▸ **Work request**: If a line in the records below contains the word "bien", return that line.

▸ **Data records**:
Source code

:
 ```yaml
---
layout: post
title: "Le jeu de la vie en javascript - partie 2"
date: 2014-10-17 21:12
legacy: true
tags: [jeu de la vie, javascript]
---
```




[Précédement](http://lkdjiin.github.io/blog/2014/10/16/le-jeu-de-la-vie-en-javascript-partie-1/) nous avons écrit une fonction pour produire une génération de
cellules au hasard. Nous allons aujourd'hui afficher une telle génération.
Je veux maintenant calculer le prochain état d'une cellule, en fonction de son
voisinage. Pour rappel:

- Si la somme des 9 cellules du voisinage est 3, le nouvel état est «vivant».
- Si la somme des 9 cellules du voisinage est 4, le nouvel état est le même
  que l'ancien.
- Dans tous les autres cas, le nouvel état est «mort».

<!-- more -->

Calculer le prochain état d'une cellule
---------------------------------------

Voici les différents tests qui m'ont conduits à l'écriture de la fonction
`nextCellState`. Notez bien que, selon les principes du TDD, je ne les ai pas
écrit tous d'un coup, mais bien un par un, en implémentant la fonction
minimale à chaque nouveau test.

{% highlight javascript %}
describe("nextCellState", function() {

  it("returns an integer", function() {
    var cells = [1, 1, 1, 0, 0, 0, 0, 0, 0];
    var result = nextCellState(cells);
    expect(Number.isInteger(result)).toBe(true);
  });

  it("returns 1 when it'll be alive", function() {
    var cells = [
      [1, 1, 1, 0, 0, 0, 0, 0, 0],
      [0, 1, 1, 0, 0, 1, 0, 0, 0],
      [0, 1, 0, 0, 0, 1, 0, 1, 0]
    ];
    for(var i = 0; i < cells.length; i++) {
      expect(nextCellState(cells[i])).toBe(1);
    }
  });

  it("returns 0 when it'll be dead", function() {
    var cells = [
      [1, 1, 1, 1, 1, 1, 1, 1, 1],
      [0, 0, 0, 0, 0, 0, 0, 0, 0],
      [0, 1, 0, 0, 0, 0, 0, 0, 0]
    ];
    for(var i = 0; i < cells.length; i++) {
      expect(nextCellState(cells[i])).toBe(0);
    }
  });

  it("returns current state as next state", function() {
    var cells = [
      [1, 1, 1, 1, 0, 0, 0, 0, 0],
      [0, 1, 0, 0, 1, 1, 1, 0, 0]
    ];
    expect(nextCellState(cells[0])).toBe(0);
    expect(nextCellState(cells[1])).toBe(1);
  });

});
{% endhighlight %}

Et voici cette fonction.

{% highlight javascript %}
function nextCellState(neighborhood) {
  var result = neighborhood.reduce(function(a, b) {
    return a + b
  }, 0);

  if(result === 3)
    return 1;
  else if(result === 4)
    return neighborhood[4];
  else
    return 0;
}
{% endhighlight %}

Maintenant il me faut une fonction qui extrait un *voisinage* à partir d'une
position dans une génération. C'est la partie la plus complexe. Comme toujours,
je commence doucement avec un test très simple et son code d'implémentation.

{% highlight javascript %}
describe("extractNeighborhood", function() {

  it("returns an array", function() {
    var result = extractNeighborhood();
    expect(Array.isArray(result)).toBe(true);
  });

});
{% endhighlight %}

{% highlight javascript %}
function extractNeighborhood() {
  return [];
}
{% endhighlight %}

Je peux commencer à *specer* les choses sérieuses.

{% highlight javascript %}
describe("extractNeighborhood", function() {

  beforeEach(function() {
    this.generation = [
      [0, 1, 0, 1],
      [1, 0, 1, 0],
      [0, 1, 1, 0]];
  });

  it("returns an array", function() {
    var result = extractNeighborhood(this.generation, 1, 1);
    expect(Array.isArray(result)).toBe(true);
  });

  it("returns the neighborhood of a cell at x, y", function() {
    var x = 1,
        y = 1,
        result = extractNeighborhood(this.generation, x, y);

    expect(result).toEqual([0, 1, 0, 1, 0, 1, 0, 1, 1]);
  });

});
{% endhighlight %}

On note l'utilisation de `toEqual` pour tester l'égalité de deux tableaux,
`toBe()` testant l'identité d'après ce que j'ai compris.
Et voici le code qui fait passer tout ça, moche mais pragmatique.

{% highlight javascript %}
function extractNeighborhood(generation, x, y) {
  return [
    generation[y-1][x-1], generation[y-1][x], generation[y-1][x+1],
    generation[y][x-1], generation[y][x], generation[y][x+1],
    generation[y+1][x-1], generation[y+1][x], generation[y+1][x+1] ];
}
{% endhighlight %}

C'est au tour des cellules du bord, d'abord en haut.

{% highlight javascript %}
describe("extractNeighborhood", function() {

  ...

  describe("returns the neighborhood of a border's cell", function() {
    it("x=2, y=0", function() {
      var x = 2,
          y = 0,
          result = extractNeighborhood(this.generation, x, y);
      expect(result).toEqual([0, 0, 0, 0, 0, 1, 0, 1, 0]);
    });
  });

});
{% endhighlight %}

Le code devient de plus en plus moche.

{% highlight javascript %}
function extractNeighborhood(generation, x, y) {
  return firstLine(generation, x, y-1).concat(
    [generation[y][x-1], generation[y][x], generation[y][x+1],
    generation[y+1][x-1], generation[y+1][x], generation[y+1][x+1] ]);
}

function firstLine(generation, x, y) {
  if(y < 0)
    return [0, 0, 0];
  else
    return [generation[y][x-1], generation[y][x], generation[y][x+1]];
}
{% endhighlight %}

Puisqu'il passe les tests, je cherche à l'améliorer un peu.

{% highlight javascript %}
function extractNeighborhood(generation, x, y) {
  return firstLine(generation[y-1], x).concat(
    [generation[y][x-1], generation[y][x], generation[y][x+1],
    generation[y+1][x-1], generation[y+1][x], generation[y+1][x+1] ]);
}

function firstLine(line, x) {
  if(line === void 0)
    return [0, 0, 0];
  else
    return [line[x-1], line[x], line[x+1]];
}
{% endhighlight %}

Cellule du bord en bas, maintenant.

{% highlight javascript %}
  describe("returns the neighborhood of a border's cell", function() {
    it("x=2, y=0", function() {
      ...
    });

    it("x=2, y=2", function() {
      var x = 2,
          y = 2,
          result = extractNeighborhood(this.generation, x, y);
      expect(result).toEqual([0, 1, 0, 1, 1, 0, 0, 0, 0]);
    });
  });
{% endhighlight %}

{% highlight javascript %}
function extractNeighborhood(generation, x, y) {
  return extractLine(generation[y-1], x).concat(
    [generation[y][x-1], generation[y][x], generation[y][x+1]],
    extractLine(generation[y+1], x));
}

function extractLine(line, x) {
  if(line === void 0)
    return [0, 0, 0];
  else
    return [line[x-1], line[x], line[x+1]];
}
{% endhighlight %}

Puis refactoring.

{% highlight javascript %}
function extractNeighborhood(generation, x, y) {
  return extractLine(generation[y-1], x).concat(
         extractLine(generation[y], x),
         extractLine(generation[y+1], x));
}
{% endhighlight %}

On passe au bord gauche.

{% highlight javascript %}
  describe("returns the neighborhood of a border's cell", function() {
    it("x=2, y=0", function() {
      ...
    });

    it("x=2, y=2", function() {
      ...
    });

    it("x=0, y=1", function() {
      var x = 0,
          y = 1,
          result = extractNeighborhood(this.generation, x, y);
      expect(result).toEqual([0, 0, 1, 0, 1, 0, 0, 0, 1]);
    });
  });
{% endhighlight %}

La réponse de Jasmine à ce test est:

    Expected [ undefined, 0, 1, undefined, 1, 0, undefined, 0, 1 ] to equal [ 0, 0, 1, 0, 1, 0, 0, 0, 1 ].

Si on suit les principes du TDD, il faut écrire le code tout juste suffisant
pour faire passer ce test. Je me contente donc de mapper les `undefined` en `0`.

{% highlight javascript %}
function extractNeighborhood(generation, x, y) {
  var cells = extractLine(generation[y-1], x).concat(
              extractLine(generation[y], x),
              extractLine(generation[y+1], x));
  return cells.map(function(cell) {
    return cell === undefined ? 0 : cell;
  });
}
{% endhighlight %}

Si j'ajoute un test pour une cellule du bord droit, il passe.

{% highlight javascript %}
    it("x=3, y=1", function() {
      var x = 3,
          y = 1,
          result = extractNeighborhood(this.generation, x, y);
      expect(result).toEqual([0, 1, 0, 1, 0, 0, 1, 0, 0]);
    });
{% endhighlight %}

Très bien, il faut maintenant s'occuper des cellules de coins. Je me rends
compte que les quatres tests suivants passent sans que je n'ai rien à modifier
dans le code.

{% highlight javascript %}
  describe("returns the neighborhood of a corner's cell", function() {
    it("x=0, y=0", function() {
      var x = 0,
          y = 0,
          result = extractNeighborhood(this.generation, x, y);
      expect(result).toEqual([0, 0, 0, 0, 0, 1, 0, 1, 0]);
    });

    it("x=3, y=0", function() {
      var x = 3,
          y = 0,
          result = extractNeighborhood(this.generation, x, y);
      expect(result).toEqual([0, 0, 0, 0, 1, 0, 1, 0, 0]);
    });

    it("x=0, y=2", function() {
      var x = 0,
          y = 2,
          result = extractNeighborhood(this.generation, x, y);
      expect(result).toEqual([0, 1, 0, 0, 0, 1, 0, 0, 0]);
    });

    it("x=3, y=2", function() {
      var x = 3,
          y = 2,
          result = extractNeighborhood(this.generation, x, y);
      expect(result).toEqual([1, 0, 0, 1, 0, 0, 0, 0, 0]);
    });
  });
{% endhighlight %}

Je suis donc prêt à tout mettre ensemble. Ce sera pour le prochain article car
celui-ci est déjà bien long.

▸ **Exercise result**:
`nextCellState`. Notez bien que, selon les principes du TDD, je ne les ai pas
écrit tous d'un coup, mais bien un par un, en implémentant la fonction
Très bien, il faut maintenant s'occuper des cellules de coins. Je me rends
celui-ci est déjà bien long.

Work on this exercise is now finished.